In recent years, a growing number of people have been handing their DNA over to tech companies for the apparent benefits of finding out information about their ancestry and more about their health. However, as with digital IDs, when such entities get access to your most intimate data, it becomes the target of hackers and cyberattacks.
A considerable number of user ancestry files were exposed during a recent cyberattack on genetic testing giant, 23andMe. As per an official filing released on Friday, cybercriminals infiltrated around 14,000 user accounts – a figure that equates to approximately 0.1% of the company’s global customer base of over 14 million.

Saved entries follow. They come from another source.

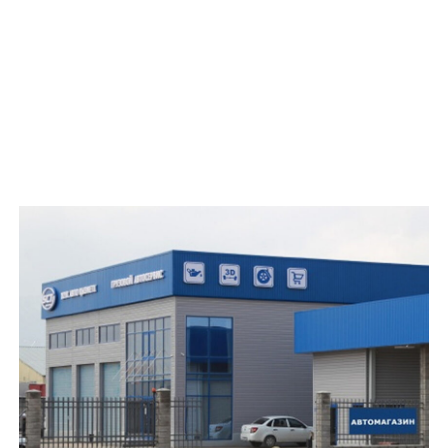
г. Алматы, пр. Назарбаева, 250
+7 (705) 931 88 18
+7 (771) 741 95 63 (WhatsApp)
Ежедневно с 09:00 до 19:00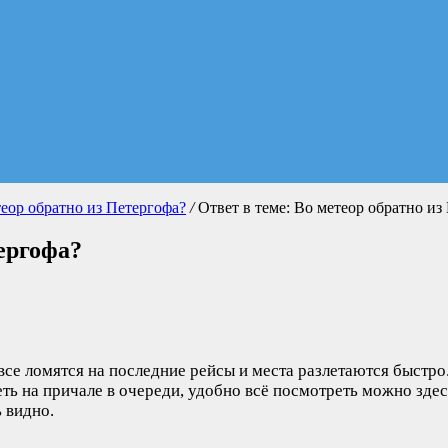
еор обратно из Петергофа?
/
Ответ в теме: Во метеор обратно из
тергофа?
все ломятся на последние рейсы и места разлетаются быстро
еть на причале в очереди, удобно всё посмотреть можно зде
ь видно.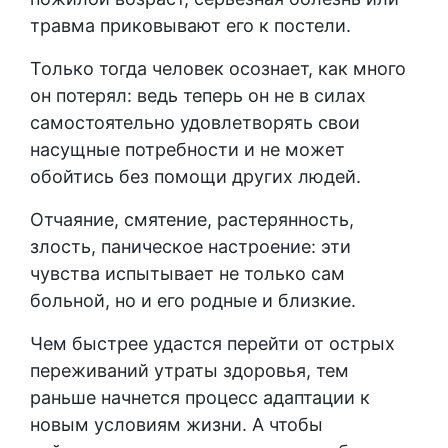
травма приковывают его к постели.
Только тогда человек осознает, как много
он потерял: ведь теперь он не в силах
самостоятельно удовлетворять свои
насущные потребности и не может
обойтись без помощи других людей.
Отчаяние, смятение, растерянность,
злость, паническое настроение: эти
чувства испытывает не только сам
больной, но и его родные и близкие.
Чем быстрее удастся перейти от острых
переживаний утраты здоровья, тем
раньше начнется процесс адаптации к
новым условиям жизни. А чтобы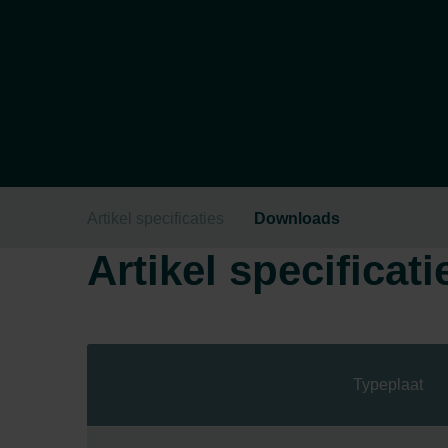
Artikel specificaties
Downloads
Artikel specificati
Typeplaat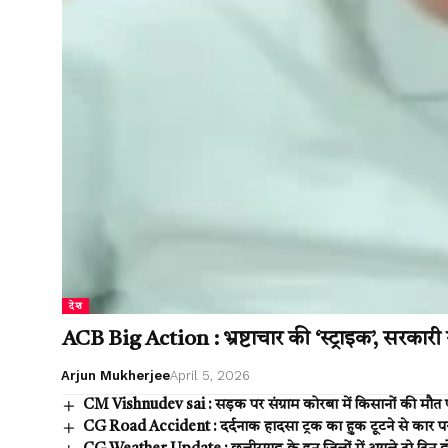
देश
ACB Big Action : भ्रष्टाचार की ‘स्ट्राइक’, सरकारी ख
Arjun Mukherjee
April 5, 2026
CM Vishnudev sai : सड़क पर संग्राम कोरबा में किसानों की मौत पर 
CG Road Accident : दर्दनाक हादसा ट्रक का हुक टूटने से कार प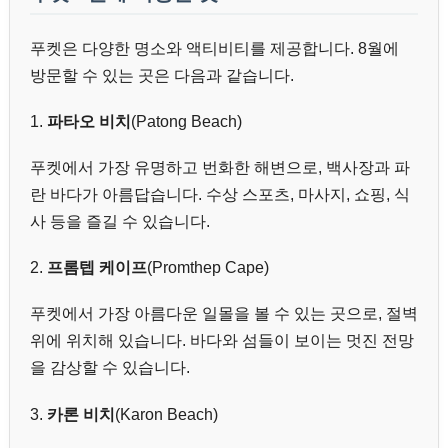
푸켓은 다양한 명소와 액티비티를 제공합니다. 8월에
방문할 수 있는 곳은 다음과 같습니다.
1.
파타오 비치
(Patong Beach)
푸켓에서 가장 유명하고 번화한 해변으로, 백사장과 파
란 바다가 아름답습니다. 수상 스포츠, 마사지, 쇼핑, 식
사 등을 즐길 수 있습니다.
2.
프롬텝 케이프
(Promthep Cape)
푸켓에서 가장 아름다운 일몰을 볼 수 있는 곳으로, 절벽
위에 위치해 있습니다. 바다와 섬들이 보이는 멋진 전망
을 감상할 수 있습니다.
3.
카론 비치
(Karon Beach)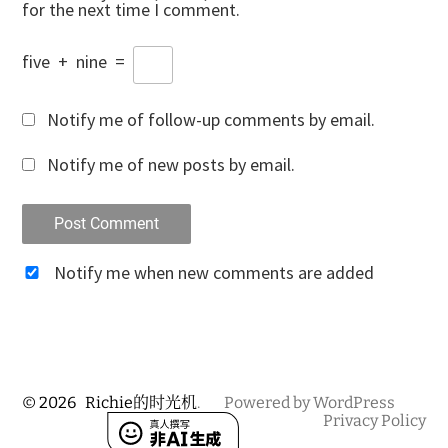
for the next time I comment.
five
+
nine
=
Notify me of follow-up comments by email.
Notify me of new posts by email.
Notify me when new comments are added
© 2026
Richie的时光机
.
Powered by WordPress
Privacy Policy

The hackers leveraged a common cyberattack technique known as “credential stuffing.” This involved exploiting leaked account passwords to gain unauthorized access. However, the attack didn’t end with the initial victims. 23andMe incorporates a feature whereby users can opt to share selected information with other users. Consequently, the breach also extended to individuals linked through this feature.
What amplifies the gravity of the data breach is the nature of the exposed information — mainly personal user ancestry details, and in some cases, health-related genetic information. The exact number of affected ‘other users’ or the precise extent of accessed files remains unclear as the company has yet to release specific figures.
Tech news outlet TechCrunch undertook an analysis of the exposed datasets, comparing them against publicly accessible genealogy databases. The website found considerable overlap between the leaked datasets and established genealogy records.
In the aftermath of the initial breach disclosure in October, the hackers advertised the alleged data of one million users of Jewish Ashkenazi descent and 100,000 Chinese users on a prominent hacking forum. This preceded a subsequent advertisement of the supposed records of four million more users. Intriguingly, TechCrunch discovered a precursor to these developments where a hacker advertised a staggering 300 terabytes of stolen 23andMe user data and sought up to $50 million for its entirety.